我正在尝试构建具有故障转移功能的Hadoop架构。 我的问题是我无法使用HDFS HA正确配置RegionServer。我在RegionServer日志中有以下错误
java.io.IOException: Port 9000 specified in URI hdfs://HAcluster:9000 but host 'HAcluster' is a logical (HA) namenode and does not use port information.
at org.apache.hadoop.hdfs.NameNodeProxies.getFailoverProxyProviderClass(NameNodeProxies.java:396)
at org.apache.hadoop.hdfs.NameNodeProxies.createProxy(NameNodeProxies.java:134)
at org.apache.hadoop.hdfs.DFSClient.<init>(DFSClient.java:510)
at org.apache.hadoop.hdfs.DFSClient.<init>(DFSClient.java:453)
at org.apache.hadoop.hdfs.DistributedFileSystem.initialize(DistributedFileSystem.java:136)
at org.apache.hadoop.fs.FileSystem.createFileSystem(FileSystem.java:2433)
at org.apache.hadoop.fs.FileSystem.access$200(FileSystem.java:88)
at org.apache.hadoop.fs.FileSystem$Cache.getInternal(FileSystem.java:2467)
at org.apache.hadoop.fs.FileSystem$Cache.get(FileSystem.java:2449)
at org.apache.hadoop.fs.FileSystem.get(FileSystem.java:367)

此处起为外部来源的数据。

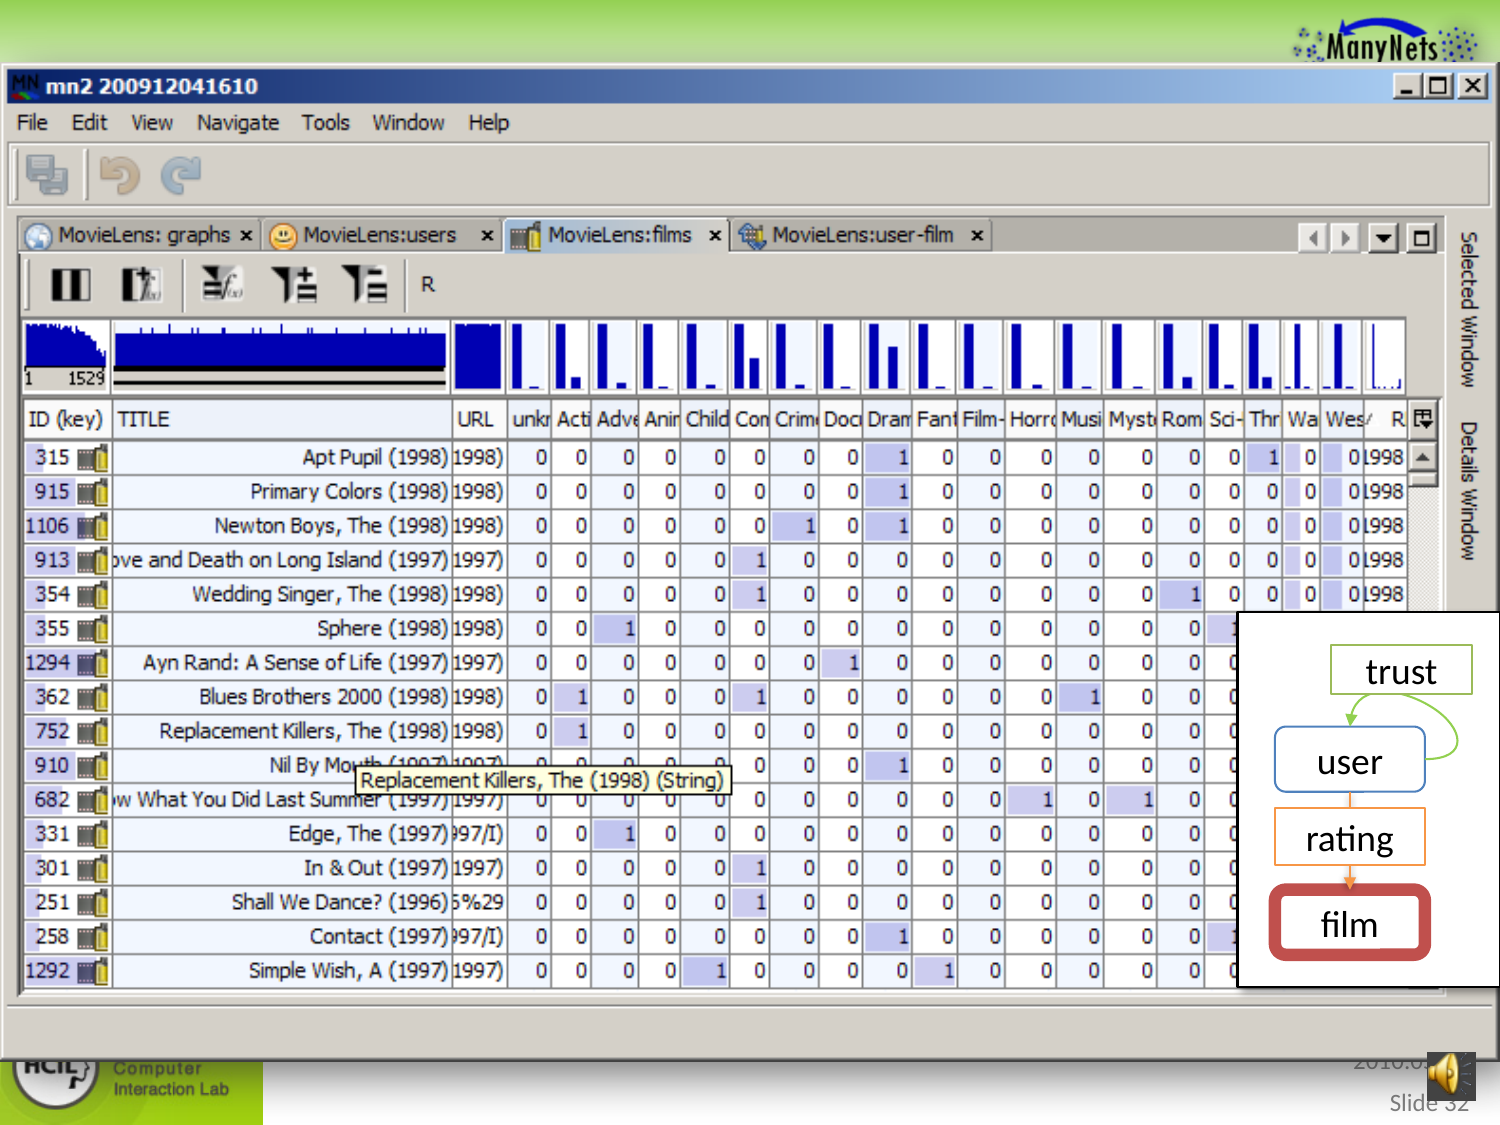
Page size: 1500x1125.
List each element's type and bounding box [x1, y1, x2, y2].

at org.apache.hadoop.fs.FileSystem.get(FileSystem.java:166)
at org.apache.hadoop.hbase.regionserver.HRegionServer.startRegionServer(HRegionServer.java:2508)
at org.apache.hadoop.hbase.regionserver.HRegionServer.startRegionServer(HRegionServer.java:2492)
at org.apache.hadoop.hbase.regionserver.HRegionServerCommandLine.start(HRegionServerCommandLine.java:62)
at org.apache.hadoop.hbase.regionserver.HRegionServerCommandLine.run(HRegionServerCommandLine.java:85)
at org.apache.hadoop.util.ToolRunner.run(ToolRunner.java:70)
at org.apache.hadoop.hbase.util.ServerCommandLine.doMain(ServerCommandLine.java:126)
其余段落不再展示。